Masters of the slow build. Purveyors of intensity. Inhabitants of modernity. Everything deliberate. Everything laced in satire and the driest wit. Black Country, New Road emerged with debut single “Athen’s, France” in 2019 as Speedy Wunderground’s freshest faced South Londoners. A wry, snarling post-punk number, it was soon followed by “Sunglasses” - a seething, modern jazz epic delivered in two sharp parts.
Now comes the time for their debut album For The First Time (on which both aforementioned songs are present in a new form) where we continue to find the band’s sharpness played out not only in Wood’s lyrical prowess but in every instrumental twist. Every move somehow cutting to the heart of things. Even the 5:28 instrumental track that kicks off the album is simply called “Instrumental” - an overwhelming brew with horns that sound as if they’ve risen from the depths to swallow you whole. This is just the beginning.
So much of the band’s identity is wrapped up in half spoken, half sung words that this rumbling drum solo led number feels like a statement. A moment to take in the cacophonous wonder of saxophonist Lewis Evans, keyboardist May Kershaw, drummer Charlie Wayne, guitarist Luke Mark, guitarist/vocalist Isaac Wood, bassist Tyler Hyde and violinist Georgia Ellery without the distraction of delishly acerbic modern observations every minute or so. Don’t get us wrong though, we’re all here for it.
A winding bassline soon drops in and we find ourselves in the familiar yet unfamiliar territory of “Athen's, France” - re-recorded to fit tonally with the rest of the album and to reflect how the song had grown after a year of heavy touring. Lyrically Wood turns the focus inwards, removing explicit sexual references and replacing them with lines like “Oh I am very young but I am working, working on the glow up.”
Sonically it’s looser yet more cohesive with a warmer, more harmonious outro that delivers us seamlessly into the first single to be taken from the new record, “Science Fair.” A track in which squalling guitars interrupt sprawling viola and sax loops, each vying for your attention while cymbals jitter in the background, providing a platform for Wood. An unassuming song at first “Science Fair” soon descends into madness, (as Black Country, New Road songs so often do) as Wood delivers his narrative with unrivalled speedy, tenacity, anger and eloquence - screaming “It’s Black Country out there” as the whole thing collapses in on itself in a wild frenzy.
A frenzy that then leans into the new growling distorted guitar intro to “Sunglasses”, which too has been revamped to fit the flow of For The First Time. “We wanted it to sound exactly how we love to sound live,” Evans said when speaking about their choices to re-record.
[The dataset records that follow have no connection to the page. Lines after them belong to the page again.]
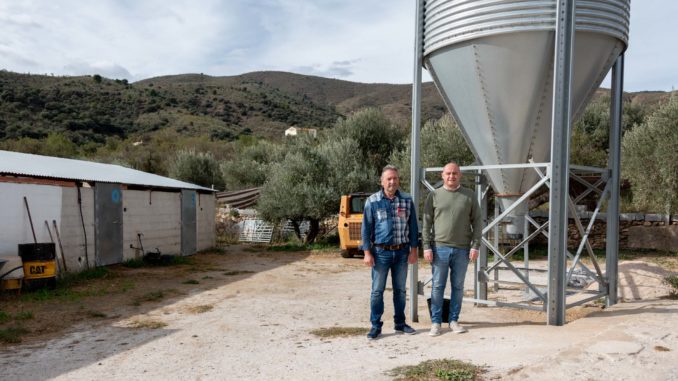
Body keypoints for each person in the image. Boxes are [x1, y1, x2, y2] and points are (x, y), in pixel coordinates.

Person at [422, 162, 481, 336]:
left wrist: (475, 245)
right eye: (448, 173)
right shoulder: (434, 196)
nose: (451, 176)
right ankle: (436, 323)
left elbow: (477, 222)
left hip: (462, 250)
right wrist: (426, 246)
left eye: (455, 173)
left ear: (460, 175)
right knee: (438, 286)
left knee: (458, 286)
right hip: (439, 248)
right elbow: (426, 224)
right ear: (442, 175)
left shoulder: (469, 196)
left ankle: (454, 320)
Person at [361, 165, 419, 340]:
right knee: (377, 291)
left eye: (395, 178)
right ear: (382, 181)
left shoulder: (407, 200)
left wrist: (414, 250)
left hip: (402, 252)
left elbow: (413, 227)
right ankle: (375, 325)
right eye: (389, 179)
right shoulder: (372, 201)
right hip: (380, 253)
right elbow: (366, 228)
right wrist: (367, 252)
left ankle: (400, 324)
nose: (392, 182)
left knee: (400, 290)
It’s eruptive, beautiful, self aware, visceral and all the things we know that song to be but it also finds a more melodic core, with Wood embracing his singing voice and harmonising with the band. It lends greater grace to their satire whilst losing none of the bitterness - pointed squarely at the distance between what our generation was promised and reality.
Latest single “Track X” continues the focus on Wood’s singing voice as the band present their most vulnerable face. Gentle saxophone notes play with tense violin strings while a deep baritone voice slowly dances over the top of a warm array of textures with heartfelt, earnest sentiments - still peppered with amusing nods to modern pop culture (throughout the record we get stans, influencers, Tik Tok glow ups, Phoebe Bridgers and contemporaries Black Midi to name a few).
Just like “Instrumental” came in at the beginning, the aptly named 8 minute “Opus” marks the end. It’s the most outright jazz inspired track on the record, the first half mostly leaving behind the prowling bassline of post punk in favour of frenzied sax howls that demand movement before the slow crawl and fuzz returns. Repetition in this song, like in the whole record, is the key to Black Country, New Road’s power - Wood howling in increasingly apocalyptic broken vocals: “Everybody’s coming up, I guess I’m a little bit late to the party.”
With only six tracks spread out across 41 minutes, For The First Time is a tornado of a record. Conjuring all the sights, sounds and moods of endlessly intimate and universal experiences, it pulls you up with rallying cries and drags you down with spiralling jazz freakouts. For The First Time is ferocious and endlessly intelligent, highly considered and wildly improvised, eked out with bristling tension and set alight with a burning intensity and a knowing smile.